Work instructions ▸
Output all of the records exactly, word for word.

----- Provided data -----

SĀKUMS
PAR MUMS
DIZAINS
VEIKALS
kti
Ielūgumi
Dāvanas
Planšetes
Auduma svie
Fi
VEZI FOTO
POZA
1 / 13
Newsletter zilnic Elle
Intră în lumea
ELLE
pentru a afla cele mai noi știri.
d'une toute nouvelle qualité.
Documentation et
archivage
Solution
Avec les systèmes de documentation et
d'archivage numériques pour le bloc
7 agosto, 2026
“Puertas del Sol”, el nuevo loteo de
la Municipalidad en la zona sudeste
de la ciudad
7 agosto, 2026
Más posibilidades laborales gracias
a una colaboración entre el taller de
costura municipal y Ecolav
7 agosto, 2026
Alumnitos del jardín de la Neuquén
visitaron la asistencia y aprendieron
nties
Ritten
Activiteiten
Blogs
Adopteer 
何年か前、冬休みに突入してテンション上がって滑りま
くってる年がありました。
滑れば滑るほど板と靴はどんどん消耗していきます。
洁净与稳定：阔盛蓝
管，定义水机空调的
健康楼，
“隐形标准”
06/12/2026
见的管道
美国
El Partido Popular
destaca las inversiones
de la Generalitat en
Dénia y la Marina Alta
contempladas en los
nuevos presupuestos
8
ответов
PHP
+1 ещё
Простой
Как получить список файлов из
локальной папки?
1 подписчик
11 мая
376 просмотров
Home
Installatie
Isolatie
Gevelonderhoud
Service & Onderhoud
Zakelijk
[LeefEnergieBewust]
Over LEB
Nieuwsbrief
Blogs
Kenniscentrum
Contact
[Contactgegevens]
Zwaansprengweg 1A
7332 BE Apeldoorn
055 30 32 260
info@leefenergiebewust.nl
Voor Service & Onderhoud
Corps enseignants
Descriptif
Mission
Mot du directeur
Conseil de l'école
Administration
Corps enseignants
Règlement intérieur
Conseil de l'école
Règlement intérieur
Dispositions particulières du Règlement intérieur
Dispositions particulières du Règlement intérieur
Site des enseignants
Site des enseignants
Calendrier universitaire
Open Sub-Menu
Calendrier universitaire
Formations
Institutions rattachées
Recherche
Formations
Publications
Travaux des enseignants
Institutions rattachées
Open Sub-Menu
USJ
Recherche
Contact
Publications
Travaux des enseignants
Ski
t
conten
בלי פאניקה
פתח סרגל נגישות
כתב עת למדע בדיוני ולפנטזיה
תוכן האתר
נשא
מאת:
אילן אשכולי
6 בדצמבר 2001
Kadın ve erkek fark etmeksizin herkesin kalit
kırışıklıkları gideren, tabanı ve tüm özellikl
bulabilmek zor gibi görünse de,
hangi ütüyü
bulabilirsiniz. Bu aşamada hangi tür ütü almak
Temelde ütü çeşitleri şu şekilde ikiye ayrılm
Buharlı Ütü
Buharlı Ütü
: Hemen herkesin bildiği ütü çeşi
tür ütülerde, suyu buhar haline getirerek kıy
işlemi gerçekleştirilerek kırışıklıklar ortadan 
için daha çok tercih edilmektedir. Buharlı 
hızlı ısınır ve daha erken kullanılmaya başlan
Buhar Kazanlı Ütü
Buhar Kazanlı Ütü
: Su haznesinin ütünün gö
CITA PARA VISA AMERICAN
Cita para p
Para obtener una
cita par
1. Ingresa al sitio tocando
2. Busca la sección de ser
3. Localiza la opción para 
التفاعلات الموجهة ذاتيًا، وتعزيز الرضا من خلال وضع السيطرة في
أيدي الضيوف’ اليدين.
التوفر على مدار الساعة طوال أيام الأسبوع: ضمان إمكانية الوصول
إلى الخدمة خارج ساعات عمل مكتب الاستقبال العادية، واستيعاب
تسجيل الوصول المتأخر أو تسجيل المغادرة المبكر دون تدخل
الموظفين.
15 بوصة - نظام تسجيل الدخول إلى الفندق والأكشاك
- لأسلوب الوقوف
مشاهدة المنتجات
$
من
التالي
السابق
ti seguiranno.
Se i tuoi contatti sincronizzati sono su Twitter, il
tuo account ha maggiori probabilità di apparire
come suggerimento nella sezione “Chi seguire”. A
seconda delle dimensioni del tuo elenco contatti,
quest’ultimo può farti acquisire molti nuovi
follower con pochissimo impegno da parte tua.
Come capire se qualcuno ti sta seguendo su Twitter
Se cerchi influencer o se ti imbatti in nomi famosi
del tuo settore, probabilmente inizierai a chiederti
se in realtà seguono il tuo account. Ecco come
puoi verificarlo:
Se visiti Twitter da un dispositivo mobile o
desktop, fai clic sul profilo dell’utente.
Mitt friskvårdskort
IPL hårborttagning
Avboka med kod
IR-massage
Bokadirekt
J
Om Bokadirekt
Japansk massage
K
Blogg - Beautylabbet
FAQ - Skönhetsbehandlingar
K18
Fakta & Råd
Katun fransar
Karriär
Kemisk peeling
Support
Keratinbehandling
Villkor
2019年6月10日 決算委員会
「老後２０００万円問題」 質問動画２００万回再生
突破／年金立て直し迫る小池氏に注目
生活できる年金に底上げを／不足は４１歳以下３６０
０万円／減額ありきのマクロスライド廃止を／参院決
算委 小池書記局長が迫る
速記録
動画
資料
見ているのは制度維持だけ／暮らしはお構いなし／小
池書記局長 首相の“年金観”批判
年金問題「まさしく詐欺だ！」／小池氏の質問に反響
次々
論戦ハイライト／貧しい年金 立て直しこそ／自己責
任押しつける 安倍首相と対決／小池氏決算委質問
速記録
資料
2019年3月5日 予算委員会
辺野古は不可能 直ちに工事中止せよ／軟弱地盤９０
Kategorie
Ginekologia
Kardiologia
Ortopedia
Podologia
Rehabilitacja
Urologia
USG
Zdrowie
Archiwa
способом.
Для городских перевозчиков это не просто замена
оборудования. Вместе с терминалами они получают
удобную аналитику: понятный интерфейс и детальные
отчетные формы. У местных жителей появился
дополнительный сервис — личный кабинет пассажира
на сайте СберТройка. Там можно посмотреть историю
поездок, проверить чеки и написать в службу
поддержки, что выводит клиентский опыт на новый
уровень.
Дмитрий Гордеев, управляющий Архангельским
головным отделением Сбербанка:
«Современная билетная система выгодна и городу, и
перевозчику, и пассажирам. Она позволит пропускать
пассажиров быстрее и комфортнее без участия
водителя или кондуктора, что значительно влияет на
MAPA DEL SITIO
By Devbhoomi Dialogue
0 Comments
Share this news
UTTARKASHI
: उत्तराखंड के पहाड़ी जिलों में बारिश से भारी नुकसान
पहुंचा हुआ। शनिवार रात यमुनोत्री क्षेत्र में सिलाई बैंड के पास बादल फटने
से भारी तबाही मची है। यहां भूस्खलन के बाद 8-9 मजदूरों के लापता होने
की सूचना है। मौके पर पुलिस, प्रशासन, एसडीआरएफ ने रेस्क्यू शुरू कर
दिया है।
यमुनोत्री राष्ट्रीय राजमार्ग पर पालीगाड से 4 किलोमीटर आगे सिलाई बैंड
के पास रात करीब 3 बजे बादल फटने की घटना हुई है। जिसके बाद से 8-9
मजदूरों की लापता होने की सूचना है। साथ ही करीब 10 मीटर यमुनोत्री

-----

Result for this task ▸
SĀKUMS
PAR MUMS
DIZAINS
VEIKALS
kti
Ielūgumi
Dāvanas
Planšetes
Auduma svie
Fi
VEZI FOTO
POZA
1 / 13
Newsletter zilnic Elle
Intră în lumea
ELLE
pentru a afla cele mai noi știri.
d'une toute nouvelle qualité.
Documentation et
archivage
Solution
Avec les systèmes de documentation et
d'archivage numériques pour le bloc
7 agosto, 2026
“Puertas del Sol”, el nuevo loteo de
la Municipalidad en la zona sudeste
de la ciudad
7 agosto, 2026
Más posibilidades laborales gracias
a una colaboración entre el taller de
costura municipal y Ecolav
7 agosto, 2026
Alumnitos del jardín de la Neuquén
visitaron la asistencia y aprendieron
nties
Ritten
Activiteiten
Blogs
Adopteer 
何年か前、冬休みに突入してテンション上がって滑りま
くってる年がありました。
滑れば滑るほど板と靴はどんどん消耗していきます。
洁净与稳定：阔盛蓝
管，定义水机空调的
健康楼，
“隐形标准”
06/12/2026
见的管道
美国
El Partido Popular
destaca las inversiones
de la Generalitat en
Dénia y la Marina Alta
contempladas en los
nuevos presupuestos
8
ответов
PHP
+1 ещё
Простой
Как получить список файлов из
локальной папки?
1 подписчик
11 мая
376 просмотров
Home
Installatie
Isolatie
Gevelonderhoud
Service & Onderhoud
Zakelijk
[LeefEnergieBewust]
Over LEB
Nieuwsbrief
Blogs
Kenniscentrum
Contact
[Contactgegevens]
Zwaansprengweg 1A
7332 BE Apeldoorn
055 30 32 260
info@leefenergiebewust.nl
Voor Service & Onderhoud
Corps enseignants
Descriptif
Mission
Mot du directeur
Conseil de l'école
Administration
Corps enseignants
Règlement intérieur
Conseil de l'école
Règlement intérieur
Dispositions particulières du Règlement intérieur
Dispositions particulières du Règlement intérieur
Site des enseignants
Site des enseignants
Calendrier universitaire
Open Sub-Menu
Calendrier universitaire
Formations
Institutions rattachées
Recherche
Formations
Publications
Travaux des enseignants
Institutions rattachées
Open Sub-Menu
USJ
Recherche
Contact
Publications
Travaux des enseignants
Ski
t
conten
בלי פאניקה
פתח סרגל נגישות
כתב עת למדע בדיוני ולפנטזיה
תוכן האתר
נשא
מאת:
אילן אשכולי
6 בדצמבר 2001
Kadın ve erkek fark etmeksizin herkesin kalit
kırışıklıkları gideren, tabanı ve tüm özellikl
bulabilmek zor gibi görünse de,
hangi ütüyü
bulabilirsiniz. Bu aşamada hangi tür ütü almak
Temelde ütü çeşitleri şu şekilde ikiye ayrılm
Buharlı Ütü
Buharlı Ütü
: Hemen herkesin bildiği ütü çeşi
tür ütülerde, suyu buhar haline getirerek kıy
işlemi gerçekleştirilerek kırışıklıklar ortadan 
için daha çok tercih edilmektedir. Buharlı 
hızlı ısınır ve daha erken kullanılmaya başlan
Buhar Kazanlı Ütü
Buhar Kazanlı Ütü
: Su haznesinin ütünün gö
CITA PARA VISA AMERICAN
Cita para p
Para obtener una
cita par
1. Ingresa al sitio tocando
2. Busca la sección de ser
3. Localiza la opción para 
التفاعلات الموجهة ذاتيًا، وتعزيز الرضا من خلال وضع السيطرة في
أيدي الضيوف’ اليدين.
التوفر على مدار الساعة طوال أيام الأسبوع: ضمان إمكانية الوصول
إلى الخدمة خارج ساعات عمل مكتب الاستقبال العادية، واستيعاب
تسجيل الوصول المتأخر أو تسجيل المغادرة المبكر دون تدخل
الموظفين.
15 بوصة - نظام تسجيل الدخول إلى الفندق والأكشاك
- لأسلوب الوقوف
مشاهدة المنتجات
$
من
التالي
السابق
ti seguiranno.
Se i tuoi contatti sincronizzati sono su Twitter, il
tuo account ha maggiori probabilità di apparire
come suggerimento nella sezione “Chi seguire”. A
seconda delle dimensioni del tuo elenco contatti,
quest’ultimo può farti acquisire molti nuovi
follower con pochissimo impegno da parte tua.
Come capire se qualcuno ti sta seguendo su Twitter
Se cerchi influencer o se ti imbatti in nomi famosi
del tuo settore, probabilmente inizierai a chiederti
se in realtà seguono il tuo account. Ecco come
puoi verificarlo:
Se visiti Twitter da un dispositivo mobile o
desktop, fai clic sul profilo dell’utente.
Mitt friskvårdskort
IPL hårborttagning
Avboka med kod
IR-massage
Bokadirekt
J
Om Bokadirekt
Japansk massage
K
Blogg - Beautylabbet
FAQ - Skönhetsbehandlingar
K18
Fakta & Råd
Katun fransar
Karriär
Kemisk peeling
Support
Keratinbehandling
Villkor
2019年6月10日 決算委員会
「老後２０００万円問題」 質問動画２００万回再生
突破／年金立て直し迫る小池氏に注目
生活できる年金に底上げを／不足は４１歳以下３６０
０万円／減額ありきのマクロスライド廃止を／参院決
算委 小池書記局長が迫る
速記録
動画
資料
見ているのは制度維持だけ／暮らしはお構いなし／小
池書記局長 首相の“年金観”批判
年金問題「まさしく詐欺だ！」／小池氏の質問に反響
次々
論戦ハイライト／貧しい年金 立て直しこそ／自己責
任押しつける 安倍首相と対決／小池氏決算委質問
速記録
資料
2019年3月5日 予算委員会
辺野古は不可能 直ちに工事中止せよ／軟弱地盤９０
Kategorie
Ginekologia
Kardiologia
Ortopedia
Podologia
Rehabilitacja
Urologia
USG
Zdrowie
Archiwa
способом.
Для городских перевозчиков это не просто замена
оборудования. Вместе с терминалами они получают
удобную аналитику: понятный интерфейс и детальные
отчетные формы. У местных жителей появился
дополнительный сервис — личный кабинет пассажира
на сайте СберТройка. Там можно посмотреть историю
поездок, проверить чеки и написать в службу
поддержки, что выводит клиентский опыт на новый
уровень.
Дмитрий Гордеев, управляющий Архангельским
головным отделением Сбербанка:
«Современная билетная система выгодна и городу, и
перевозчику, и пассажирам. Она позволит пропускать
пассажиров быстрее и комфортнее без участия
водителя или кондуктора, что значительно влияет на
MAPA DEL SITIO
By Devbhoomi Dialogue
0 Comments
Share this news
UTTARKASHI
: उत्तराखंड के पहाड़ी जिलों में बारिश से भारी नुकसान
पहुंचा हुआ। शनिवार रात यमुनोत्री क्षेत्र में सिलाई बैंड के पास बादल फटने
से भारी तबाही मची है। यहां भूस्खलन के बाद 8-9 मजदूरों के लापता होने
की सूचना है। मौके पर पुलिस, प्रशासन, एसडीआरएफ ने रेस्क्यू शुरू कर
दिया है।
यमुनोत्री राष्ट्रीय राजमार्ग पर पालीगाड से 4 किलोमीटर आगे सिलाई बैंड
के पास रात करीब 3 बजे बादल फटने की घटना हुई है। जिसके बाद से 8-9
मजदूरों की लापता होने की सूचना है। साथ ही करीब 10 मीटर यमुनोत्री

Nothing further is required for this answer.